One of the great “successes” of Soviet architecture was bringing geometry to life. The visual vocabulary of the urban environment consisted of basic figures, tiled fragments, angular flows and regular sections. Paradoxically, the more pronounced the structure, the more vulnerable it is to overgrowth. Over time, grids get overlaid by new grids, casual elements proliferate, until it all becomes quite abstract.

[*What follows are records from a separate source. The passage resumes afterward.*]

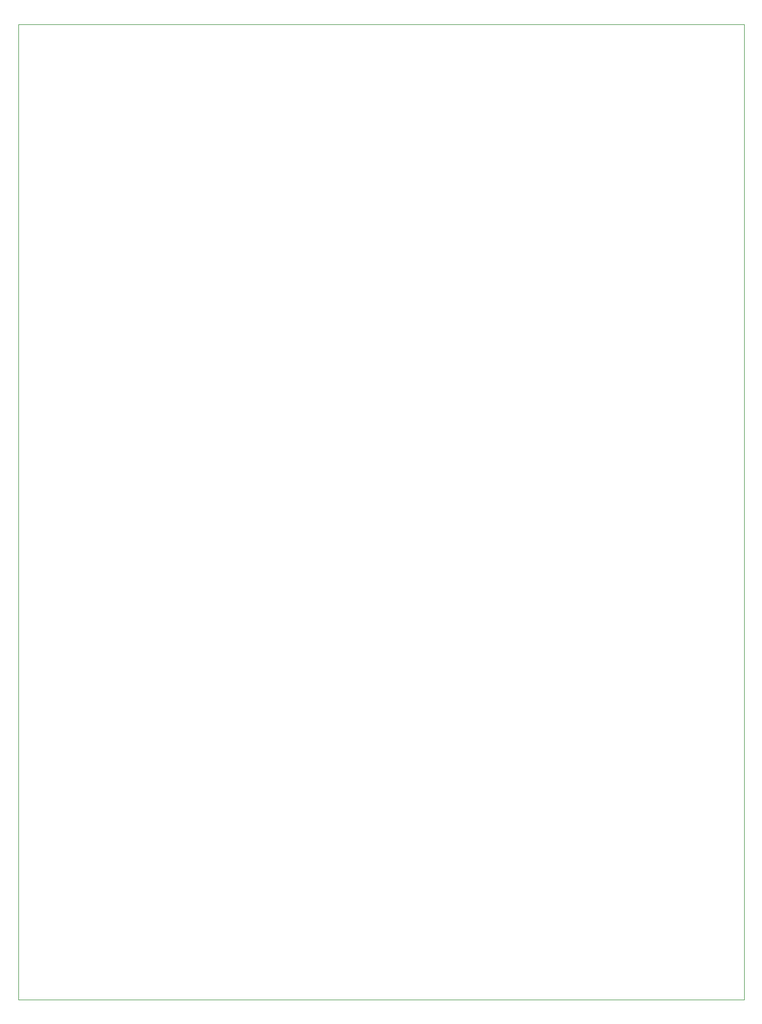
<source format=gbr>
%TF.GenerationSoftware,KiCad,Pcbnew,9.0.0*%
%TF.CreationDate,2025-06-15T12:12:57-04:00*%
%TF.ProjectId,classab-amp,636c6173-7361-4622-9d61-6d702e6b6963,rev?*%
%TF.SameCoordinates,Original*%
%TF.FileFunction,Profile,NP*%
%FSLAX46Y46*%
G04 Gerber Fmt 4.6, Leading zero omitted, Abs format (unit mm)*
G04 Created by KiCad (PCBNEW 9.0.0) date 2025-06-15 12:12:57*
%MOMM*%
%LPD*%
G01*
G04 APERTURE LIST*
%TA.AperFunction,Profile*%
%ADD10C,0.050000*%
%TD*%
G04 APERTURE END LIST*
D10*
X92329000Y6477000D02*
X205867000Y6477000D01*
X205867000Y-146050000D01*
X92329000Y-146050000D01*
X92329000Y6477000D01*
M02*

</source>
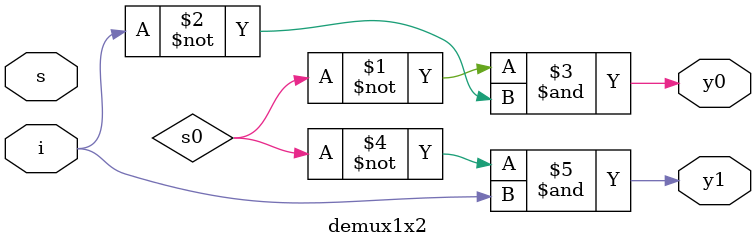
<source format=v>
module demux1x2(
  input i,s,
  output y0,y1
);
  assign y0 = (~s0&~i);
  assign y1 = (~s0&i);
endmodule

</source>
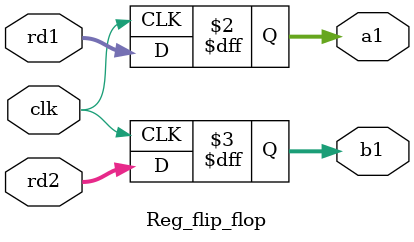
<source format=v>
module Reg_flip_flop(
  input wire [31:0] rd1,
  input wire [31:0] rd2,
  output reg [31:0] a1,
  output reg [31:0] b1,
  input wire clk
  );
   always @(posedge clk) begin
            a1 <= rd1;
				b1 <= rd2;
    end
endmodule
</source>
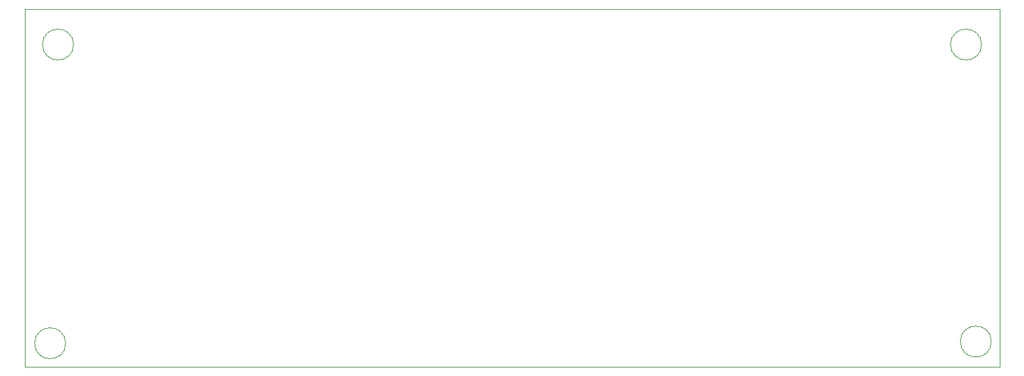
<source format=gbr>
%TF.GenerationSoftware,KiCad,Pcbnew,(5.1.6)-1*%
%TF.CreationDate,2020-11-22T17:26:52+01:00*%
%TF.ProjectId,Addierer,41646469-6572-4657-922e-6b696361645f,rev?*%
%TF.SameCoordinates,Original*%
%TF.FileFunction,Profile,NP*%
%FSLAX46Y46*%
G04 Gerber Fmt 4.6, Leading zero omitted, Abs format (unit mm)*
G04 Created by KiCad (PCBNEW (5.1.6)-1) date 2020-11-22 17:26:52*
%MOMM*%
%LPD*%
G01*
G04 APERTURE LIST*
%TA.AperFunction,Profile*%
%ADD10C,0.050000*%
%TD*%
G04 APERTURE END LIST*
D10*
X143986000Y-25400000D02*
G75*
G03*
X143986000Y-25400000I-2000000J0D01*
G01*
X145256000Y-63786000D02*
G75*
G03*
X145256000Y-63786000I-2000000J0D01*
G01*
X25622000Y-64008000D02*
G75*
G03*
X25622000Y-64008000I-2000000J0D01*
G01*
X146304000Y-20828000D02*
X146304000Y-67056000D01*
X20320000Y-20828000D02*
X20320000Y-67056000D01*
X20320000Y-67056000D02*
X146304000Y-67056000D01*
X20320000Y-20828000D02*
X146304000Y-20828000D01*
X26638000Y-25400000D02*
G75*
G03*
X26638000Y-25400000I-2000000J0D01*
G01*
M02*

</source>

Soviet architecture is a strange reality in which the difference between something engineered and naturally emergent becomes increasingly blurred to a point of total identity between the two concepts. Architecture acquires the properties of a geo-chemical process, with cities taking shape along crystal lattices. The mind of the architect gets consumed by the creeping forces of crystallization, which proceed to spill out into reality. The whole picture turns viral, self-replicating. Once you look at a city from this perspective, you start suspecting that humans are really not the ones in control.